The observational study of a large US managed-care claims database has just been published online in Clinical Therapeutics.

Patients taking atorvastatin (Lipitor®) had a significant 12% lower relative risk of experiencing a cardiovascular event.

In a secondary analysis, patients taking atorvastatin had a significant 15% lower relative risk of experiencing a heart attack, and a significant 12% lower relative risk of revascularisation compared to patients taking simvastatin.

These differences were evident in patients taking doses of atorvastatin or simvastatin that would have been expected to deliver similar LDL reductions (atorvastatin 10mg or 20mg or simvastatin 20mg or 40mg).

There was no significant difference between the groups in stroke or mini-stroke.

As with all observational studies, the findings should be regarded as hypothesis-generating.

Dr JoAnne Foody, associate professor of medicine at Harvard Medical School and director of the Cardiovascular Wellness Center at Brigham and Women’s/Faulkner Hospitals, Boston, USA, said: “An important concern for clinicians, as well as for public health in general, is whether patients treated with different statins will experience different cardiovascular outcomes.

“This study suggests that there may be differences in cardiovascular outcomes between atorvastatin and simvastatin.

“Given the large number of patients receiving statin therapy, the availability of generic statins and the clinical and economic burden of cardiovascular events, the results of this observational study could have significant public health implications.”
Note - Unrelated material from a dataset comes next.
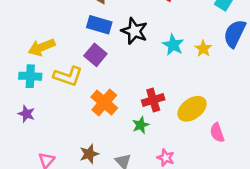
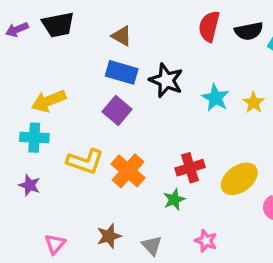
yellow L-shape: (68, 76) -> (85, 161), moved

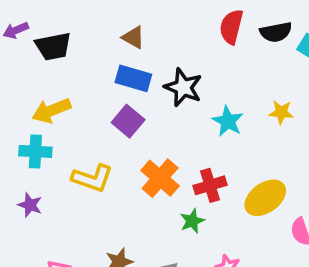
black trapezoid: (58, 25) -> (53, 46), moved
cyan star: (215, 98) -> (228, 121), moved
yellow star: (254, 103) -> (281, 112), turned -30
orange cross: (128, 171) -> (160, 178), moved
Dr Michael Berelowitz, a senior vice-president at Lipitor’s manufacturer, Pfizer, commented: “There has been widespread encouragement by managed-care companies and governments for physicians to prescribe generic statins based on what is believed to be comparable LDL-lowering doses, assuming that this will result in similar cardiovascular benefits.

“This analysis calls into question those assumptions and those policies and reaffirms that treatment decisions need to be made by physicians based on a patient’s risk for developing cardiovascular disease.”